*** Listed records ***

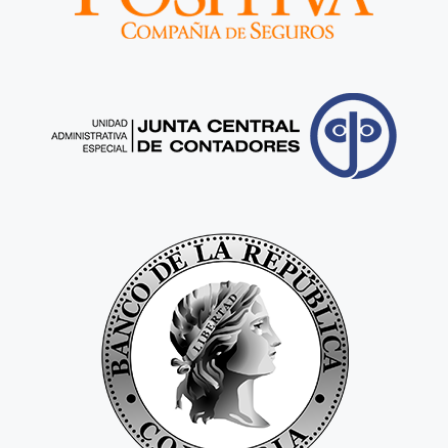
Ir al sitio web
Junta Central de Contadores
Ir al sitio web
Banco de la Republica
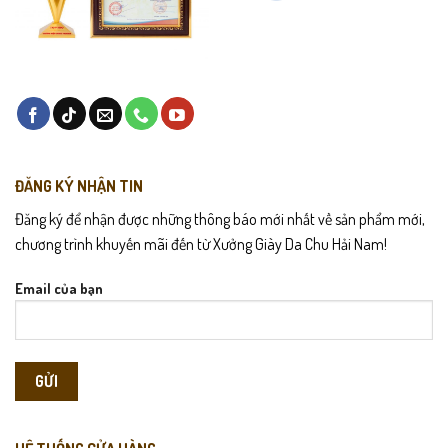
ĐĂNG KÝ NHẬN TIN
Đăng ký để nhận được những thông báo mới nhất về sản phẩm mới,
chương trình khuyến mãi đến từ Xưởng Giày Da Chu Hải Nam!
Email của bạn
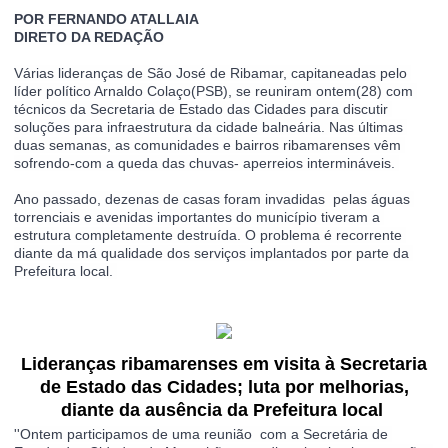
POR FERNANDO ATALLAIA
DIRETO DA REDAÇÃO
Várias lideranças de São José de Ribamar, capitaneadas pelo 
líder político Arnaldo Colaço(PSB), se reuniram ontem(28) com 
técnicos da Secretaria de Estado das Cidades para discutir 
soluções para infraestrutura da cidade balneária. Nas últimas 
duas semanas, as comunidades e bairros ribamarenses vêm 
sofrendo-com a queda das chuvas- aperreios intermináveis. 
Ano passado, dezenas de casas foram invadidas  pelas águas 
torrenciais e avenidas importantes do município tiveram a 
estrutura completamente destruída. O problema é recorrente 
diante da má qualidade dos serviços implantados por parte da 
Prefeitura local. 
Lideranças ribamarenses em visita à Secretaria
de Estado das Cidades; luta por melhorias,
diante da ausência da Prefeitura local
''Ontem participamos de uma reunião  com a Secretária de 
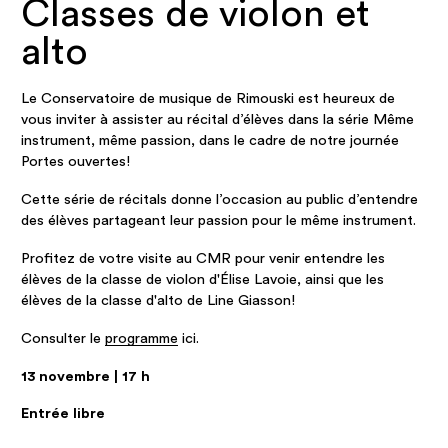
Classes de violon et
alto
Le Conservatoire de musique de Rimouski est heureux de
vous inviter à assister au récital d’élèves dans la série Même
instrument, même passion, dans le cadre de notre journée
Portes ouvertes!
Cette série de récitals donne l’occasion au public d’entendre
des élèves partageant leur passion pour le même instrument.
Profitez de votre visite au CMR pour venir entendre les
élèves de la classe de violon d'Élise Lavoie, ainsi que les
élèves de la classe d'alto de Line Giasson!
Consulter le
programme
ici.
13 novembre | 17 h
Entrée libre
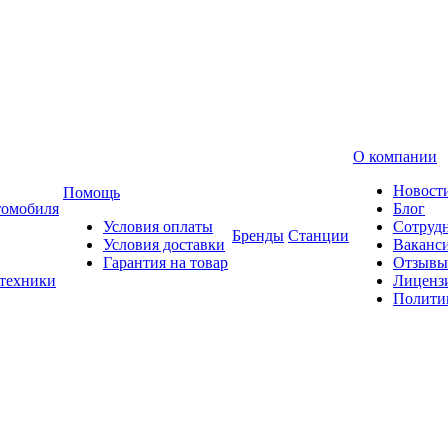
О компании
Новост
Помощь
томобиля
Блог
Условия оплаты
Сотруд
Бренды
Станции
Условия доставки
Ваканс
Гарантия на товар
Отзывы
 техники
Лиценз
Полити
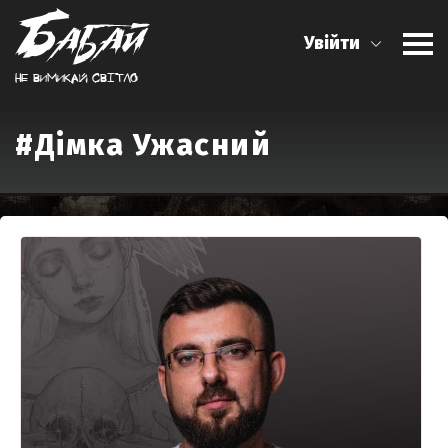
Увійти
Не вимикай свiтло
#Дімка Ужасний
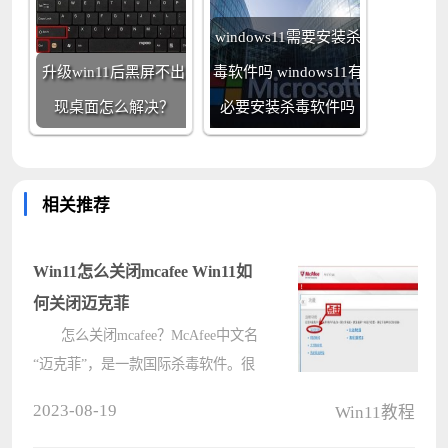
windows11需要安装杀
升级win11后黑屏不出
毒软件吗 windows11有
现桌面怎么解决？
必要安装杀毒软件吗
相关推荐
Win11怎么关闭mcafee Win11如
何关闭迈克菲
怎么关闭mcafee？McAfee中文名
“迈克菲”，是一款国际杀毒软件。很
多电脑在新入手后就关闭mcafee杀毒
2023-08-19
Win11教程
软件，在任务栏中单击右键也没有看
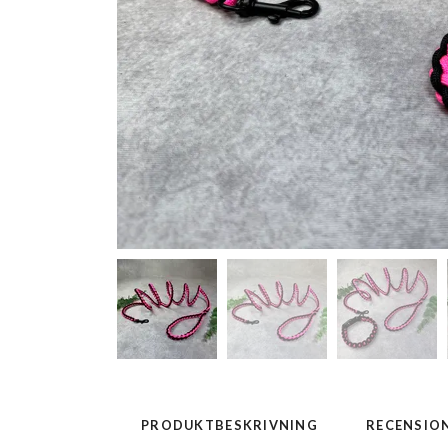
PRODUKTBESKRIVNING
RECENSIO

*** End of Listed records ***

▶ Task statement: Rewrite the data from the line with "ĐĂNG KÝ NHẬN TIN" up to and including the line with "Email của bạn" as a Markdown table, with a Row column for the row number and a Text column for each line, leaving out any blank lines.

▶ Answer:
| Row | Text |
|---|---|
| 1 | ĐĂNG KÝ NHẬN TIN |
| 2 | Đăng ký để nhận được những thông báo mới nhất về sản phẩm mới, |
| 3 | chương trình khuyến mãi đến từ Xưởng Giày Da Chu Hải Nam! |
| 4 | Email của bạn |